**Problem to solve:** The records that follow must be repeated exactly, line by line.

(Dataset entries)

:::::

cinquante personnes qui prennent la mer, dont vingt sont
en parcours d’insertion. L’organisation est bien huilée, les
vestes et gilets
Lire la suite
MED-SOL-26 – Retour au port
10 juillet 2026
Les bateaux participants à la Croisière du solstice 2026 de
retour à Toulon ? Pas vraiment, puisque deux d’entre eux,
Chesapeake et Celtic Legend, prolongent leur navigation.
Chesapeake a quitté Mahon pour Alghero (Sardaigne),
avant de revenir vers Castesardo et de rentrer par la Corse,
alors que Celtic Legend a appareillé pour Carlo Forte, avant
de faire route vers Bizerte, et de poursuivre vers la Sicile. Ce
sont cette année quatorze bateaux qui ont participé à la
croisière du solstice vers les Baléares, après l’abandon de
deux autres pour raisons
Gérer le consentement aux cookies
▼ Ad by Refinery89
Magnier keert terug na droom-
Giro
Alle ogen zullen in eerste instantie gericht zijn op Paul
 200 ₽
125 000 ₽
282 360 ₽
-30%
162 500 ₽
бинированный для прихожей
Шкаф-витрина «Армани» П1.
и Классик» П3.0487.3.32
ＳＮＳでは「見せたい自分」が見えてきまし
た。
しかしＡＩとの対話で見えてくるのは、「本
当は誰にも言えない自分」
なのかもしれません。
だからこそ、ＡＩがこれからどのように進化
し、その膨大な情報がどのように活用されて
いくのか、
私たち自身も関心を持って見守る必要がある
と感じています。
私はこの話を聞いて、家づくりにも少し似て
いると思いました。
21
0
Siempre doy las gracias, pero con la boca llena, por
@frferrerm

:::::

**Your solution:**
cinquante personnes qui prennent la mer, dont vingt sont
en parcours d’insertion. L’organisation est bien huilée, les
vestes et gilets
Lire la suite
MED-SOL-26 – Retour au port
10 juillet 2026
Les bateaux participants à la Croisière du solstice 2026 de
retour à Toulon ? Pas vraiment, puisque deux d’entre eux,
Chesapeake et Celtic Legend, prolongent leur navigation.
Chesapeake a quitté Mahon pour Alghero (Sardaigne),
avant de revenir vers Castesardo et de rentrer par la Corse,
alors que Celtic Legend a appareillé pour Carlo Forte, avant
de faire route vers Bizerte, et de poursuivre vers la Sicile. Ce
sont cette année quatorze bateaux qui ont participé à la
croisière du solstice vers les Baléares, après l’abandon de
deux autres pour raisons
Gérer le consentement aux cookies
▼ Ad by Refinery89
Magnier keert terug na droom-
Giro
Alle ogen zullen in eerste instantie gericht zijn op Paul
 200 ₽
125 000 ₽
282 360 ₽
-30%
162 500 ₽
бинированный для прихожей
Шкаф-витрина «Армани» П1.
и Классик» П3.0487.3.32
ＳＮＳでは「見せたい自分」が見えてきまし
た。
しかしＡＩとの対話で見えてくるのは、「本
当は誰にも言えない自分」
なのかもしれません。
だからこそ、ＡＩがこれからどのように進化
し、その膨大な情報がどのように活用されて
いくのか、
私たち自身も関心を持って見守る必要がある
と感じています。
私はこの話を聞いて、家づくりにも少し似て
いると思いました。
21
0
Siempre doy las gracias, pero con la boca llena, por
@frferrerm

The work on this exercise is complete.